Berdasarkan hasil eksaminasi yang dibacakan Wahyu Priyanka Natapermana dari Fakultas Hukum Universitas Islam Indonesia, terdapat kesimpulan bahwa perkara yang berkaitan dengan penyewaan kapal PT Jenggala Maritim Nusantara (JMN) oleh PT Pertamina International Shipping (PIS), serta penyewaan terminal BBM milik PT OTM oleh PT Pertamina merupakan hubungan bisnis dan tidak memenuhi unsur tindak pidana korupsi.
“Perkara terkait sewa kapal PT JMN oleh PT PIS dan sewa terminal BBM PT OTM oleh PT Pertamina murni merupakan hubungan bisnis dan bukan sebagai tindak pidana korupsi sebagaimana dimaksud dalam Pasal 603 Undang-Undang Nomor 1 Tahun 2023 tentang Kitab Undang-Undang Hukum Pidana atau KUHP, atau Pasal 2 Undang-Undang Tipikor," katanya.
Para eksaminator juga menilai majelis hakim tidak memerinci kedudukan para terdakwa dalam kaitannya dengan tindak pidana korporasi dan sistem pertanggungjawaban pidana.

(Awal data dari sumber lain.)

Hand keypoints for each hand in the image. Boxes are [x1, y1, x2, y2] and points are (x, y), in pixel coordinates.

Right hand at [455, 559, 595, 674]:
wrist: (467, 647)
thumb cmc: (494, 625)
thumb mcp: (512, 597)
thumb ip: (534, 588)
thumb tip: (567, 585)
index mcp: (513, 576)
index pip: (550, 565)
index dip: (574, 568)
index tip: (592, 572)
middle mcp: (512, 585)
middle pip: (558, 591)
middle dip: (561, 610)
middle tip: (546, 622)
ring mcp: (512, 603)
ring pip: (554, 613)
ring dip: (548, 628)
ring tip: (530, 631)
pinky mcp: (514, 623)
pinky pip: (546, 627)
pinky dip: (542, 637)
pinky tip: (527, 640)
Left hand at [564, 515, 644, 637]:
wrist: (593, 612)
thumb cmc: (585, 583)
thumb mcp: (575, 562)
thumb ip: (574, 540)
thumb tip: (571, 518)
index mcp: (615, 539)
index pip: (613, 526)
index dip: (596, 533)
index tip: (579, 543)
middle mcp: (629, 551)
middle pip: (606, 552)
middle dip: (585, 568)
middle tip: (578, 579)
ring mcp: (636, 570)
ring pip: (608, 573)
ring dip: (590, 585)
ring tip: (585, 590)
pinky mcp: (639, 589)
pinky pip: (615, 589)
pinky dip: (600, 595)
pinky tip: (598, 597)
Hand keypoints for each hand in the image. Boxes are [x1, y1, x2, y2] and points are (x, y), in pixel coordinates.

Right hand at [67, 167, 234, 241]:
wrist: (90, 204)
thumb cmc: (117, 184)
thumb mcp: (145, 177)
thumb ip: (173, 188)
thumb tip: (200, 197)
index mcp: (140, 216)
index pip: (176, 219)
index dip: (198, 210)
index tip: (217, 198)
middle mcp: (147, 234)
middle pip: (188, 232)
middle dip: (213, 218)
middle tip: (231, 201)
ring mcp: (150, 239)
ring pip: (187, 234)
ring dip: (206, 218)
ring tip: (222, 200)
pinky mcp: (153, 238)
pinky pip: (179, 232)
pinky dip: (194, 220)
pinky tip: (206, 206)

Dengan demikian, para pakar hukum menilai unsur "setiap orang" dalam Pasal 2 UU Tipikor tidak terpenuhi.
Dalam persidangan, tiga terdakwa disebut memiliki posisi strategis di sejumlah perusahaan.
Namun, eksaminator menilai bahwa majelis hakim tidak menjelaskan dalam pertimbangan hukumnya terkait kedudukan para terdakwa dengan tindak pidana dalam posisi sebagai tindak pidana korporasi dan sistem pertanggungjawaban pidananya.
Selain itu, penambahan klausul pengangkutan domestik yang mensyaratkan kapal berbendera Indonesia juga dinilai sah karena justru merupakan implementasi ketentuan dalam Undang-Undang Pelayaran.